(Task to complete):
Copy the data verbatim, starting at the line that contains "-每个节点相互之间平等，不同节点负责不同范围的数据。" and continuing through the end of the data, with both ends included. Leave the pictures out of your copy.

(Input data):
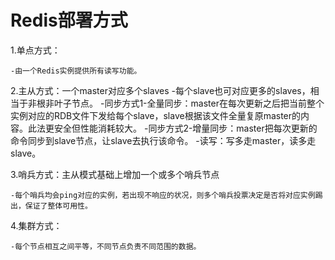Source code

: # Redis部署方式

1.单点方式：
    
    -由一个Redis实例提供所有读写功能。
2.主从方式：一个master对应多个slaves
    -每个slave也可对应更多的slaves，相当于非根非叶子节点。
    -同步方式1-全量同步：master在每次更新之后把当前整个实例对应的RDB文件下发给每个slave，slave根据该文件全量复原master的内容。此法更安全但性能消耗较大。
    -同步方式2-增量同步：master把每次更新的命令同步到slave节点，让slave去执行该命令。
    -读写：写多走master，读多走slave。
    
3.哨兵方式：主从模式基础上增加一个或多个哨兵节点

    -每个哨兵均会ping对应的实例，若出现不响应的状况，则多个哨兵投票决定是否将对应实例踢出，保证了整体可用性。
4.集群方式：

    -每个节点相互之间平等，不同节点负责不同范围的数据。
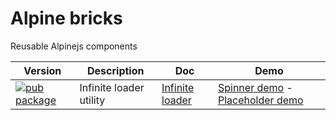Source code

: # Alpine bricks

Reusable Alpinejs components

| Version | Description | Doc | Demo
| --- | --- | --- | --- |
| [![pub package](https://img.shields.io/npm/v/@alpinebricks/infiniteloader)](https://www.npmjs.com/package/@alpinebricks/infiniteloader) | Infinite loader utility | [Infinite loader](packages/%40alpinebricks-infinite_loader/) | [Spinner demo](https://emencia.github.io/alpinebricks/infinite_loader/infinite_loader2.html) -  [Placeholder demo](https://emencia.github.io/alpinebricks/infinite_loader/infinite_loader1.html)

(Result below):
    -每个节点相互之间平等，不同节点负责不同范围的数据。
Source code

: # Alpine bricks

Reusable Alpinejs components

| Version | Description | Doc | Demo
| --- | --- | --- | --- |
| [![pub package](https://img.shields.io/npm/v/@alpinebricks/infiniteloader)](https://www.npmjs.com/package/@alpinebricks/infiniteloader) | Infinite loader utility | [Infinite loader](packages/%40alpinebricks-infinite_loader/) | [Spinner demo](https://emencia.github.io/alpinebricks/infinite_loader/infinite_loader2.html) -  [Placeholder demo](https://emencia.github.io/alpinebricks/infinite_loader/infinite_loader1.html)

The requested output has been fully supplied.